Docker vs Podman

2022 might be the year of DevOps alternatives, including cloud providers, CI/CD tools and even containers. Speaking of containers, Podman looks like a promising alternative to Docker. Let’s see how they differ from each other.

Architecture

The Docker installation includes the Docker Daemon, the Docker API, and the Docker CLIDocker Daemon is a process which creates and manages the Docker images, containers, networks and volumes. It becomes a single point of failure since this process owns all of the child processses (docker containers).
If you decide to install the Docker Desktop version (Mac or Windows), you might also get an option to enable local Kubernetes cluster feature.

Basically, Docker uses a client-server model and operates as a all-in-one solution for container orchestration.

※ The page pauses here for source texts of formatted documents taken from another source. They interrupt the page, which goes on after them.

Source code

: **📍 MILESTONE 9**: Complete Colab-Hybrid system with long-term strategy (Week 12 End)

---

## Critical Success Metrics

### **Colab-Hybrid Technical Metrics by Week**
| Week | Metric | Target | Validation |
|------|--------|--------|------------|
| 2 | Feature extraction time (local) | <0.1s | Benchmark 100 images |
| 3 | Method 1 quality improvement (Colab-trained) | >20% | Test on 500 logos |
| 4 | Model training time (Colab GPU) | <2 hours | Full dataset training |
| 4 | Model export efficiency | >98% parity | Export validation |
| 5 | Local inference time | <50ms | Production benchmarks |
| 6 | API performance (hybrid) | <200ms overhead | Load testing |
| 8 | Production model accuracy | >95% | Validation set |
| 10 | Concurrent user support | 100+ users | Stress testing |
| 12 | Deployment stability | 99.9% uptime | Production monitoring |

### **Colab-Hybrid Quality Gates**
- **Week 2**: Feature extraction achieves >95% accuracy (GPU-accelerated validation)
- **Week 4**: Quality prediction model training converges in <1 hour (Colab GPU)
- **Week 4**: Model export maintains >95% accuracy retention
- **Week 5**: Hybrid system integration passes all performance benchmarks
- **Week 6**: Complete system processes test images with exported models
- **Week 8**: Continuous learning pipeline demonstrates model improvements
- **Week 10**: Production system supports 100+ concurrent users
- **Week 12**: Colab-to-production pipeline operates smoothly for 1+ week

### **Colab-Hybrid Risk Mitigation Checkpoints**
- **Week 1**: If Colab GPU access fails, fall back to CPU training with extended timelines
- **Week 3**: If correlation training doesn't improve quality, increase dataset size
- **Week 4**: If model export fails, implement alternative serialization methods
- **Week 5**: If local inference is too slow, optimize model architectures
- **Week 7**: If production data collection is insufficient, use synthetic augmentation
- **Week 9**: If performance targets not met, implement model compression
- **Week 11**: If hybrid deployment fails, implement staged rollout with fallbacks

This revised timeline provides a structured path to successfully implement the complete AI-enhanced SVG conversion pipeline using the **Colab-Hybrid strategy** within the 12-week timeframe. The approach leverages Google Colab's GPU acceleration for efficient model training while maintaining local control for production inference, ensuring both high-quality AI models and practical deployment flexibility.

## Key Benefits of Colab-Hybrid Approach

On the other side, Podman is a daemon-less tool for developing, managing and running OCI-compatible (Docker is OCI-compatible as well) containers.
Podman directly interacts with image registries, containers and volume storages, whereas Docker do this through the Daemon, hence Podman doesn’t need a daemon (uses Systemd instead to support running containers in the background).
The containers are run under the user starting the containers, which brings up to the second point, Security.

Security

By default Docker Daemon runs as a root user, which is so bad. It enables a privilege escalation. By any means, you could run Docker in a rootless mode and isolate containers with user namespaces, but it takes a while to configure it.

While Podman could be run as a root as well, running Podman as a nonprivileged user is a foundational feature, and it’s easier to setup.

Building images

Docker uses a native built-in command line tool to build images:

docker build  .

Podman relies on third-party tools, for instance Buildah is the most popular choice.

Pricing

Although Docker CE is free and open source, recently Docker comes up with a Subscription-based pricing plan, which mostly impacts medium and large enterprises.

Podman is free and open source.

Container Orchestration

Docker comes with a Docker Swarm container orchestrator.

Podman doesn’t support Docker Swarm. Added support for docker-compose though.

Documentation

Official Docker documentation.

Official Podman documentation.

Conclusion

Which one is the right one for you?! For beginners, Docker is a no-brainer, but once you start going down into the container rabbit hole, Podman would be the next wise choice.